One thing worth mentioning is that currently, with ODMC, AMD has advantage in some markets (High End server, desktop) but has no advantage - or may have a slight disadvantage in low end market with integrated chipsets. The reason is that Intel integrated solution has memory controller and graphics processor on the same die, with memory accesses not having to go over northbridge - CPU connection.

In current AMD (northbridge) integrated solution, the video requests need to go one hop to the CPU, or have some local memory. So while this issue will be solved for AMD with integrated CPU-GPU, it will become an issue for Intel, which is moving to integrated ODMC in similar timeframe, but unlikely integrated CPU-GPU at the same timeframe.

I think the integration of ODMC and GPU to the CPU die is a natural progression, but it was a 2 step process due to transistor budgets. Full efficiencies of are achieved only when both steps are completed.

AMD will need to transition to XDR or similar high-bandwidth solution if they want a fast integrated GPU to use system memory. A high-end GPU of today like the 7900GT would probably use 30W or less (minus the memory power requirements) and use 60 mm^2 die area if manufactured on 45-nm SOI. The ATI equivalent would be somewhat larger and warmer, but still doable. Unfortunately high-end today will probably be low-end mainstream by late 2008 or early 2009.

XBox has shown the solution to high end graphics at 2005 level in 2005. See the system diagram here:
en.wikipedia.org

It involved total bandwidth to memory of 22.4 GB/s with additional massive bandwidth provided by embedded memory.

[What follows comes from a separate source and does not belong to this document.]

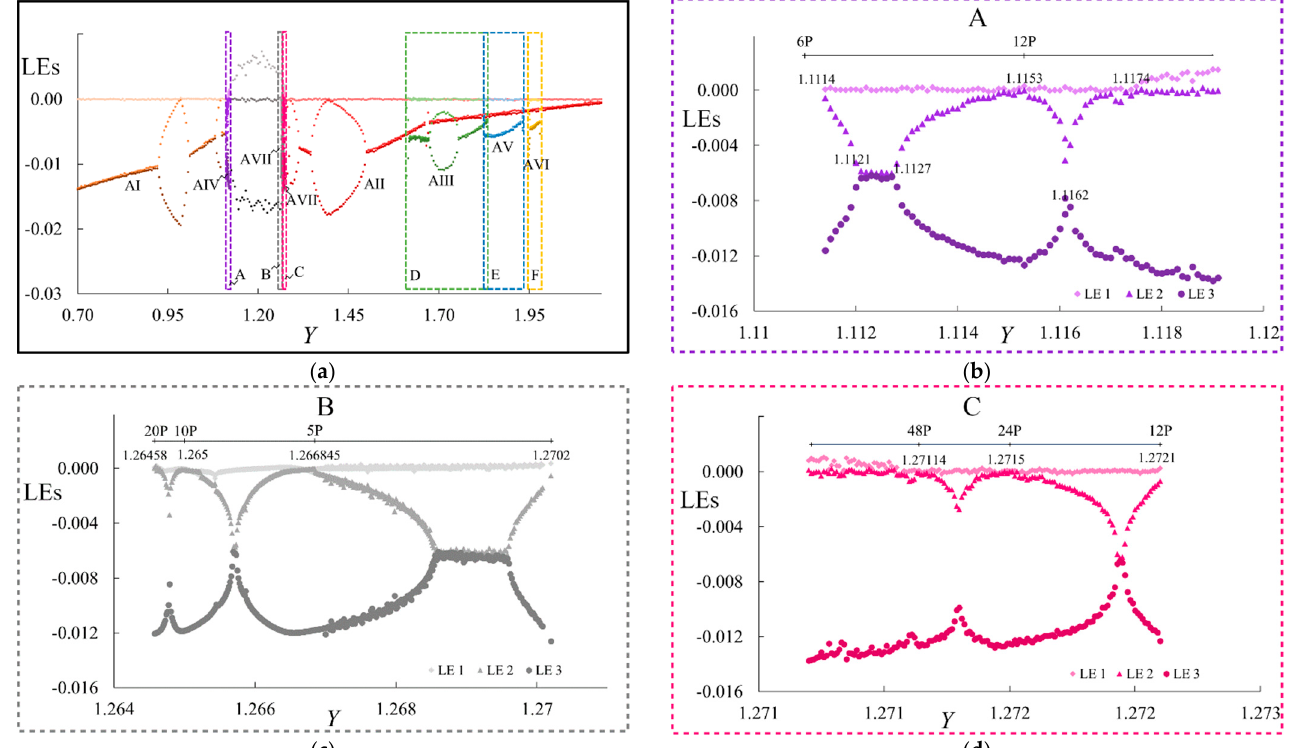
Figure 2. ( a ) Global view of 3 attractor domains using the first 3 LEs as a function of the injected field Y , AII coexists with AIII, AV, and AVI (domains D, E, and F respectively); Chaos coexists with AVII and AVIII (domains B and C, respectively); and AI coexists with AIV (domain A). ( b ) is AIV, ( c ) is AVII, and ( d ) is AVIII.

Looking at K8L die, 2 MB of SRAM L3 seems roughly 30 mm^2. 10MB at 45nm would be roughly 75 mm^2 using SRAM. That would be a bit on the high side even for a high end system, but a cakewalk with Z-RAM. If Z-RAM is 4 to 5 x as dense as SRAM, we are talking 15 to 20mm^2 per 10MB, which could make 20 to 40 MB feasible for high end solution.

BTW, don't forget the gaming market. I am pretty sure that combined ATI-AMD are going to be actively working to retain and expand the share of this market. It seems to me that the that after tackling the mainstream market in 2008-2009 with integrated CPU-GPU, the goal will be to tackle the high end market with a solution that at the same time could be the basis of the next-gen game consoles.